Kanal

Menindak Truk Bandel

new-Tajuk-harian - BPost Cetak

DILARANG tapi tetap membandel? Seperti diberitakan Harian Banjarmasin Post edisi Jumat (30/6), Peraturan Direktur Jenderal Perhubungan Darat Nomor 2717/AJ.201/DRJD/2017 tentang Pengaturan Lalu Lintas dan Pengaturan Kendaraan telah truk besar melintas di jalan-jalan kota selama mudik dan balik Idulfitri 2017.

Peraturan yang meminta operasional truk besar ditunda sampai 3 Juli 2017 tersebut jelas telah mengakomodasi keluhan warga mengenai keberadaan truk besar-truk besar yang sering membuat macet jalan dan membuat takut pengguna jalan lainnya.

Tentu aturan tersebut memberikan perlakuan berbeda bagi truk besar-truk besar yang memang diperuntukkan bagi keperluan penting, seperti angkutan bahan bakar minyak, bahan bakar gas, angkutan pos, sembako dan angkutan khusus lainnya.

Nah, kalau kemudian ditemukan masih ada truk besar yang membandel melalui jalan dalam kota dan dipastikan telah mengganggu kelancaran arus lalu lintas, serta bakal mengganggu arus balik pasca-Lebaran 2017, jelas harus diberi tindakan tegas.

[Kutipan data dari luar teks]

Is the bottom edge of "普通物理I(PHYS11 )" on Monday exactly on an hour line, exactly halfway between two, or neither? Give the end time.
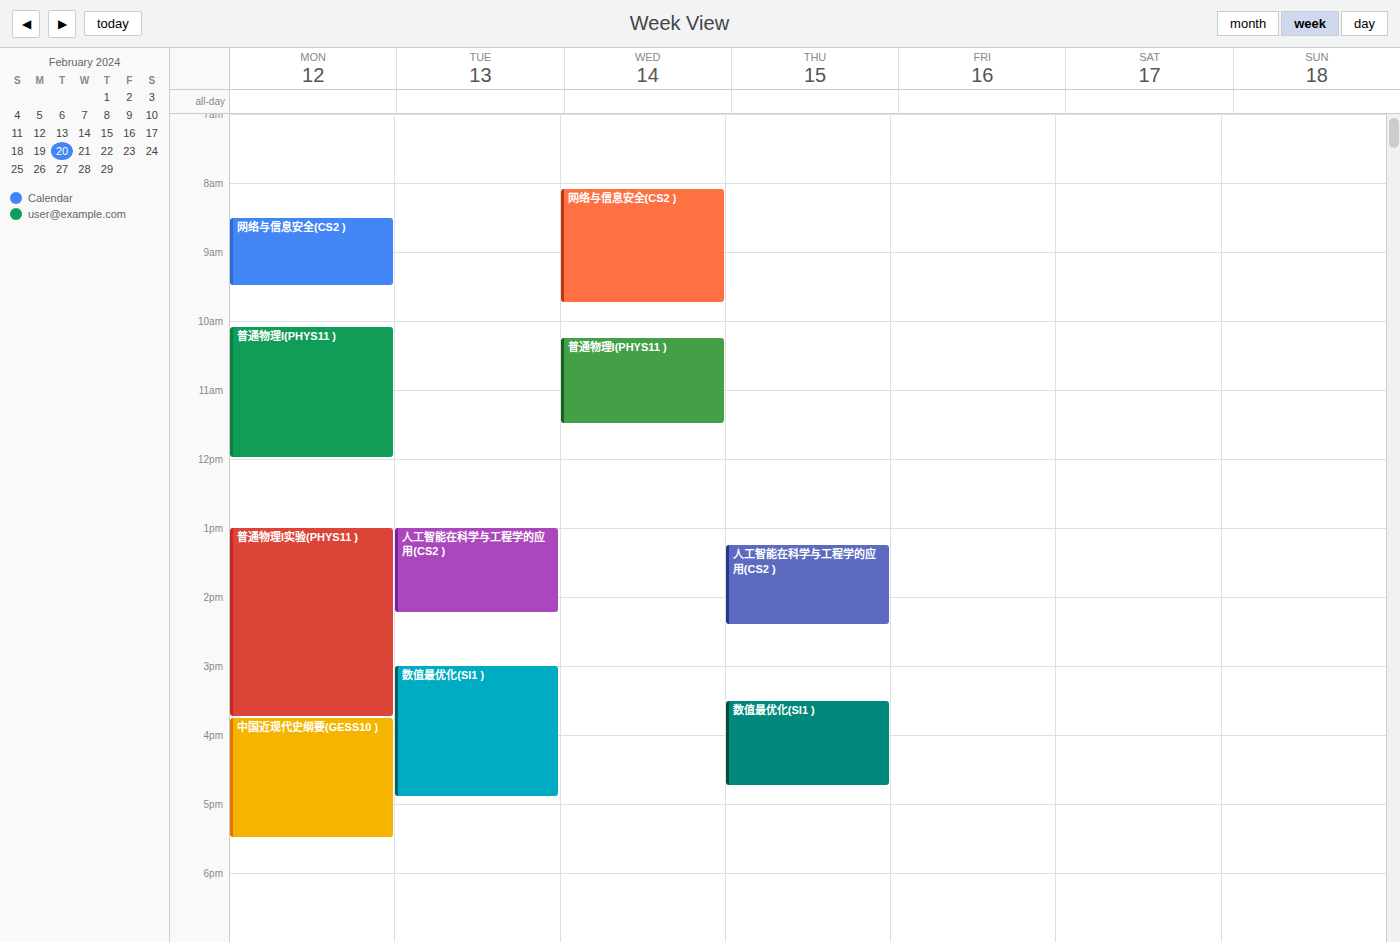
12:00 PM -- exactly on the 12 PM line.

Keberadaan truk besar-truk besar di jalan raya bukan hanya dikeluhkan saat mudik dan balik Lebaran. Sejak beberapa waktu lalu, keberadaan kendaraan besar tersebut telah membuat jalan-jalan umum di Kalimantan Selatan mengalami kerusakan lebih cepat.

Tentu kita masih ingat maraknya angkutan batu bara menggunakan jalan umum saat mengangkut hasil tambang emas hitam tersebut. Akibatnya, jalan-jalan raya di beberapa kabupaten mengalami kerusakan parah.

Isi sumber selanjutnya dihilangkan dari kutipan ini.